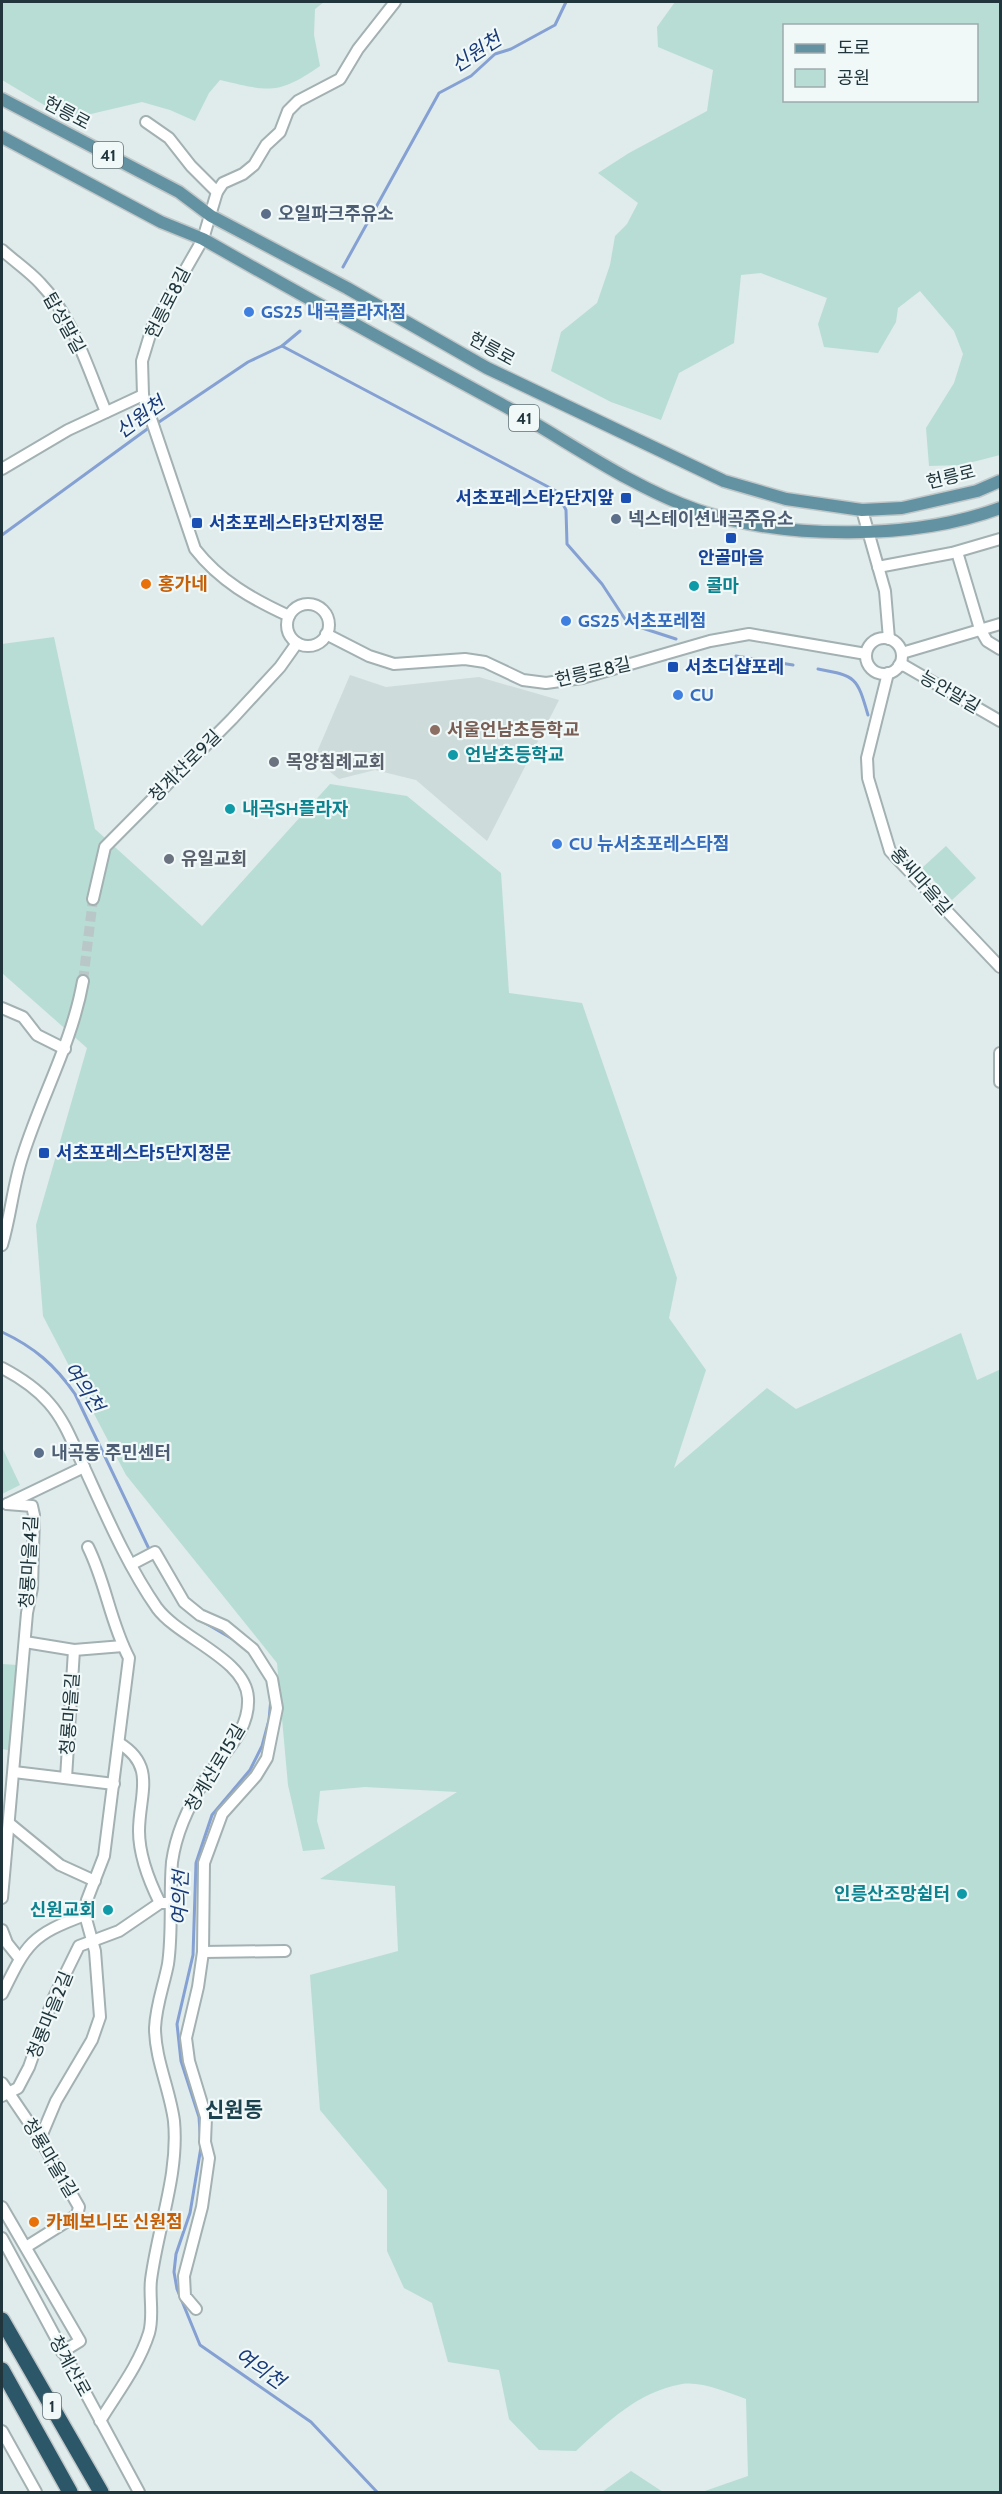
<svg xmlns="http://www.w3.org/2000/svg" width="1002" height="2494" font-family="Cabin,'Noto Sans KR',sans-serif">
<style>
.built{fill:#cedbdb}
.green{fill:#b8ddd4;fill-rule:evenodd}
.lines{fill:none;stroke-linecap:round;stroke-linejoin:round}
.stream{stroke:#85a1d3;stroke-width:3}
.minor-tunnel{stroke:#bac7c8;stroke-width:10;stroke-dasharray:10 5;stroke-linecap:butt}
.minor-casing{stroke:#a3b1b3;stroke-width:14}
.major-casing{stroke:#c1c7c8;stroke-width:15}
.highway-casing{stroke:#c1c7c8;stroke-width:18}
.minor{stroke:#fff;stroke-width:10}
.major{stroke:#6393a2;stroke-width:12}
.highway{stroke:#2b5769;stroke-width:15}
.service-dot{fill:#5c6f8a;stroke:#f0f8f8;stroke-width:2}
.shop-dot{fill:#3f7fe0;stroke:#f0f8f8;stroke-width:2}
.transit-dot{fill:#1a4fb4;stroke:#f0f8f8;stroke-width:2}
.food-dot{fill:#e8710a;stroke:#f0f8f8;stroke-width:2}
.culture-dot{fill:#0f9aa8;stroke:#f0f8f8;stroke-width:2}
.education-dot{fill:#8d6e63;stroke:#f0f8f8;stroke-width:2}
.worship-dot{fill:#6b7280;stroke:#f0f8f8;stroke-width:2}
.labels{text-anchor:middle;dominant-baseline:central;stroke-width:4.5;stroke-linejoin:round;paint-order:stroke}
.shield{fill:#f0f8f8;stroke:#5e7074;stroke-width:1.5}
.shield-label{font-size:16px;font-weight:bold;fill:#20363c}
.street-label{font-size:18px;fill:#20363c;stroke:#f0f8f8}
.service-label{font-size:18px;font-weight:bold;fill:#4e5e75;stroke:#f0f8f8;text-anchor:start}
.shop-label{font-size:18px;font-weight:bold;fill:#366cbe;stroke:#f0f8f8;text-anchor:start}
.transit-label{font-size:18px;font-weight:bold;fill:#164399;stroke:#f0f8f8;text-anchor:start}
.food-label{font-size:18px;font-weight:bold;fill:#c56008;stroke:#f0f8f8;text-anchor:start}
.culture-label{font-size:18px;font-weight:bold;fill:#0d838f;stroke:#f0f8f8;text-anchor:start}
.education-label{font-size:18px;font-weight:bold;fill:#785e54;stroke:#f0f8f8;text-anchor:start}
.worship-label{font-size:18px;font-weight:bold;fill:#5b616d;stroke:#f0f8f8;text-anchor:start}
.water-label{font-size:20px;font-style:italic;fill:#183a79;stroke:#f0f8f8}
.quarter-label{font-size:21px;font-weight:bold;fill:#1b424e;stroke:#f0f8f8}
</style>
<rect width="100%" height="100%" fill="#e0ebeb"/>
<path class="built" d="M 350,675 L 386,687 L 479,677 L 559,700 L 487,841 L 416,780 L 375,770 L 339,779 L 314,759 Z"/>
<g class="green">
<path d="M 2,2 L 324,2 L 315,9 L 314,35 L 320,66 C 277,96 268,91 220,80 L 209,93 L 195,121 L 170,110 L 142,102 L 78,117 L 56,112 L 2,80 Z"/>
<path d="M 675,2 L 1000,2 L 1000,455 L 961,465 L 929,466 L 926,428 L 954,383 L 963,354 L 954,331 L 920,291 L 898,308 L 896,322 L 878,353 L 824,347 L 818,324 L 827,298 L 761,273 L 741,275 L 734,343 L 679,373 L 661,420 L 611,402 L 551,371 L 561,332 L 597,303 L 610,265 L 615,236 L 627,224 L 638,203 L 598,173 L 629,153 L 707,111 L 713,70 L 658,47 L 657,27 ZM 784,26 L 976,26 L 976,100 L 784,100 Z"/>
<path d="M 54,637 L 95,829 L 202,926 L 330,784 L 407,796 L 501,873 L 509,993 L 582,1003 L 677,1278 L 669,1318 L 706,1370 L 674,1468 L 767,1388 L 796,1409 L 961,1333 L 977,1380 L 999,1370 L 1000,1366 L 1000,2492 L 702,2492 L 748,2476 L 746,2399 C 727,2392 701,2381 682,2384 C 637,2392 608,2422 576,2451 L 539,2450 L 509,2419 L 499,2370 L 448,2362 L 432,2303 L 404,2288 L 387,2251 L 387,2190 L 320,2110 L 310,1975 L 398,1951 L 395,1886 L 320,1879 L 457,1792 L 365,1787 L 320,1791 L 317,1821 L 325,1849 L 303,1851 L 288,1785 L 277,1663 L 126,1475 L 43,1316 L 36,1225 L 87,1048 L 2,973 L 2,644 Z"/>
<path d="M 946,846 L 976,878 L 952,900 L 922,868 Z"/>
<path d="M 2,1447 L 20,1485 L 2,1494 Z"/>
<path d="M 2,1664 L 17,1665 L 13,1751 L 2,1749 Z"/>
<path d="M 631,2471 L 663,2492 L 602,2492 Z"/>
</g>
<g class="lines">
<g class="stream">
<path d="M 343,267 L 439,93 L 471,76 L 495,54 L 511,49 L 555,25 L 566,2"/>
<path d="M 282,346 L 556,491 L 566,510 L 567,544 L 602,584 L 625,619 L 636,626 L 676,639"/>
<path d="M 156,424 L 248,362 L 282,346 L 300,331"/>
<path d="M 2,535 L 150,427"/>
<path d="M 736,656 L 793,665"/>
<path d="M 818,669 C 856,676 857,677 868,715"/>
<path d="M 2,1332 C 34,1347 55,1365 75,1394 L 150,1551"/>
<path d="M 167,1583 L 181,1605"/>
<path d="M 195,1617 L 236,1641"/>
<path d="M 271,1698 L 269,1720 L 262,1746 L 250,1770 L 212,1815 L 196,1863 L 193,1955 L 177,2024 L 181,2061 L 199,2117 L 201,2147 L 190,2213 L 176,2254 L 174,2272 L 177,2289 L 200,2345 L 311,2422 L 377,2492"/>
</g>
<path class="minor-tunnel" d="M 83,981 L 93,899"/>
<g class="minor-casing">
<g id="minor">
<path d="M 146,122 L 169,138 L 191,166 L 217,192"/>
<path d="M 2,250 C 14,261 29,271 40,283 C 73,317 88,369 106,412"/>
<path d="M 2,469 L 68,430 L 143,395"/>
<path d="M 862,510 L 885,591 L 889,639"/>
<path d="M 957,552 L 980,629 L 987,641 L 1000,649"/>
<path d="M 878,567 L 952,553 L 1000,539"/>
<circle cx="308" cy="625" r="21"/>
<path d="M 289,616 C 252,599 220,581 195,549 L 143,395 L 142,361 L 152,328 L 203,239 L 217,192 L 223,183 L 243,174 L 254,165 L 266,145 L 280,132 L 288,111 L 298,101 L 340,79 L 358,49 L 395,2"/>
<path d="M 326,634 L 369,656 L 394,664 L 465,659 L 485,662 L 523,680 L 546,683 L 582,678 L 710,641 L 749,634 L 866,654"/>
<circle cx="884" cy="656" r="18"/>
<path d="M 902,653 L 1000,624"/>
<path d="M 899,665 L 905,666 L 1000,721"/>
<path d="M 888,673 L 867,758 L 868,778 L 890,851 L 1000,967"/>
<path d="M 93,899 L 105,847 L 232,719 L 280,667 L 297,643"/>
<path d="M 2,1008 L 23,1017 L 37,1035 L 65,1049"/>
<path d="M 1000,1053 L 1000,1082"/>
<path d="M 2,1245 C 11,1215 13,1184 23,1155 C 42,1095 72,1043 83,981"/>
<path d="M 2,1368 C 19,1377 36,1388 49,1403 C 65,1421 73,1444 83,1465 C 105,1513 127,1565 157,1608 C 179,1638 246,1659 248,1698 C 250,1732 222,1754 205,1780 C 189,1805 176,1833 172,1862 C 169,1896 173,1930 168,1964 C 164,1985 156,2005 155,2028 C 155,2059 170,2090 174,2121 C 179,2175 158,2226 151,2280 C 149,2297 154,2316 149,2333 C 139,2365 117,2393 100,2421"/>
<path d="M 7,1504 L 84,1467"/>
<path d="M 132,1564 L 155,1552 L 184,1602 L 200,1615 L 225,1626 L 253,1649 L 272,1679 L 277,1708 L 267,1758 L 256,1776 L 222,1814 L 204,1863 L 203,1952 L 198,1987 L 186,2038 L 189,2061 L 206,2117 L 205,2142 L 209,2158 L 202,2207 L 184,2276 L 185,2296 L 196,2309"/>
<path d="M 25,1642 L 74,1650 L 123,1646"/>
<path d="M 119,1743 C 157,1766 139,1795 139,1831 C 139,1856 149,1881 160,1903"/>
<path d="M 14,1772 L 114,1784"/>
<path d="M 66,1778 L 74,1650"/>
<path d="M 10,1824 L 60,1865 L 95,1881"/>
<path d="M 2,1898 L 27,1613 L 32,1588 L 34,1515 L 32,1506 L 7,1504"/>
<path d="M 2,1930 L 7,1943 L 19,1958"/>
<path d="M 203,1952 L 285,1951"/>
<path d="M 2,1994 C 27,1943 31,1935 85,1915"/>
<path d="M 2,2083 L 40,2139 L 79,2207 L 77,2215 L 26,2247"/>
<path d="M 2,2096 L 18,2088 L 29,2067 L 53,1999 L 79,1946 L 119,1931 L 160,1903 L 169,1903"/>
<path d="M 40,2139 L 56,2101 L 92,2040 L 100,2017 L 95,1951 L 85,1915 L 87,1900 L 104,1856 L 129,1658 C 110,1622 106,1583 88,1547"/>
<path d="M 2,2207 L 80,2341 L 62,2352"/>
<path d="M 2,2238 L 139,2492"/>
<path d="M 2,2431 L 36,2492"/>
</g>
</g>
<g class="major-casing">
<g id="major">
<path d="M 2,99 L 179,192 L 211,216 L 347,288 L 487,368 L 724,481 L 786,499 L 862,510 L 902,508 L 977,491 L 1000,481"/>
<path d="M 2,137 L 161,222 L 203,239 C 301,295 401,350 501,404 C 565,439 627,485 697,510 C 784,540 914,540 1000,508"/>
</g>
</g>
<g class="highway-casing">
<g id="highway">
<path d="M 2,2320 L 101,2492"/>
<path d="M 2,2370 L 70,2492"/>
</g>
</g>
<use href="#minor" class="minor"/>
<use href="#major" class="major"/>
<use href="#highway" class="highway"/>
</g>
<g class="service-dot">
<circle cx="266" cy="214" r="6"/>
<circle cx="616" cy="519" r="6"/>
<circle cx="39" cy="1453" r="6"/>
</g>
<g class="shop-dot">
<circle cx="249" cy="312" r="6"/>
<circle cx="566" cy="621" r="6"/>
<circle cx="678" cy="695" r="6"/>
<circle cx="557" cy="844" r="6"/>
</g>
<g class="transit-dot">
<rect x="620" y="492" width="12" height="12" rx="3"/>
<rect x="191" y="517" width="12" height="12" rx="3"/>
<rect x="725" y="532" width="12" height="12" rx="3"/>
<rect x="667" y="661" width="12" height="12" rx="3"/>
<rect x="38" y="1147" width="12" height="12" rx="3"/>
</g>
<g class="food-dot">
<circle cx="146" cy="584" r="6"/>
<circle cx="34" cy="2222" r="6"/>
</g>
<g class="culture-dot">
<circle cx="694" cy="586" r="6"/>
<circle cx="453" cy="755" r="6"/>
<circle cx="230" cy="809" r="6"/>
<circle cx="962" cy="1894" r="6"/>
<circle cx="108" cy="1910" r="6"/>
</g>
<circle class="education-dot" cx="435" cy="730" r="6"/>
<g class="worship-dot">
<circle cx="274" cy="762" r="6"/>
<circle cx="169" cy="859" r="6"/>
</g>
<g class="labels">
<g class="shield">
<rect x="93" y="142" width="30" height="26" rx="4.5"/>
<rect x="509" y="405" width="30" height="26" rx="4.5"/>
<rect x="43" y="2393" width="18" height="26" rx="4.5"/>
</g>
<g class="shield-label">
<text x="108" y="155">41</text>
<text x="524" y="418">41</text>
<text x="52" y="2406">1</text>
</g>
<g class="street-label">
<text transform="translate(67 113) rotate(28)">헌릉로</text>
<text transform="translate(168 303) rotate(-63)">헌릉로8길</text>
<text transform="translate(64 323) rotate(61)">탑성말길</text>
<text transform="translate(492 349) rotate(29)">헌릉로</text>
<text transform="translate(951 477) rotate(-14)">헌릉로</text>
<text transform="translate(593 672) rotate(-13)">헌릉로8길</text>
<text transform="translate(950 692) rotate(30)">능안말길</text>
<text transform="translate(185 766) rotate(-45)">청계산로9길</text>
<text transform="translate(921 881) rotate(49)">홍씨마을길</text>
<text transform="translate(29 1562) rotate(-87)">청룡마을4길</text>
<text transform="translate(70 1714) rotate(-86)">청룡마을길</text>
<text transform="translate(215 1768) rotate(-59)">청계산로15길</text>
<text transform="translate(50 2015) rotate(-68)">청룡마을2길</text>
<text transform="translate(50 2158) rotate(59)">청룡마을1길</text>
<text transform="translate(70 2366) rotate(61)">청계산로</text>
</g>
<g class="service-label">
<text x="278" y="214">오일파크주유소</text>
<text x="628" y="519">넥스테이션내곡주유소</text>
<text x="51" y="1453">내곡동 주민센터</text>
</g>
<g class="shop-label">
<text x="261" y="312">GS25 내곡플라자점</text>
<text x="578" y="621">GS25 서초포레점</text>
<text x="690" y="695">CU</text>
<text x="569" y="844">CU 뉴서초포레스타점</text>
</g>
<g class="transit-label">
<text x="614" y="498" text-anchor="end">서초포레스타2단지앞</text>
<text x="209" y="523">서초포레스타3단지정문</text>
<text x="731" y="558" text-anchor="middle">안골마을</text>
<text x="685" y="667">서초더샵포레</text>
<text x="56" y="1153">서초포레스타5단지정문</text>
</g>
<g class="food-label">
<text x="158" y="584">홍가네</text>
<text x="46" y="2222">카페보니또 신원점</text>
</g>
<g class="culture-label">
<text x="706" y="586">콜마</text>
<text x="465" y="755">언남초등학교</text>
<text x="242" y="809">내곡SH플라자</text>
<text x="950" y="1894" text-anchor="end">인릉산조망쉼터</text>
<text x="96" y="1910" text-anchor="end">신원교회</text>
</g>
<g class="education-label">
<text x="447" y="730">서울언남초등학교</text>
</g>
<g class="worship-label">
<text x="286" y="762">목양침례교회</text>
<text x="181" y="859">유일교회</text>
</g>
<g class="water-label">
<text transform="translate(476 52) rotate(-33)">신원천</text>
<text transform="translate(140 417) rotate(-36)">신원천</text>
<text transform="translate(84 1387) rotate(57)">여의천</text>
<text transform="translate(180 1898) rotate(-88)">여의천</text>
<text transform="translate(260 2368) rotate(35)">여의천</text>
</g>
<g class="quarter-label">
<text x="234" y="2109">신원동</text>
</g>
</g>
<rect width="1002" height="2494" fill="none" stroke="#20363c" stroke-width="6"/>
<rect x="783" y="24" width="195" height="78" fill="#f0f8f8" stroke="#9daaad" stroke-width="1.5"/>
<rect x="795" y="44" width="30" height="9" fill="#6393a2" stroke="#9daaad" stroke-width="1.5"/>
<text x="837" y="54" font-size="18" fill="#20363c">도로</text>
<rect x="795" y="69" width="30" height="18" fill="#b8ddd4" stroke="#9daaad" stroke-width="1.5"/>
<text x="837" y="84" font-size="18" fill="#20363c">공원</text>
</svg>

# The problem
Copy every line that contains "lines" from the listing above.

# Worked solution
.lines{fill:none;stroke-linecap:round;stroke-linejoin:round}
<g class="lines">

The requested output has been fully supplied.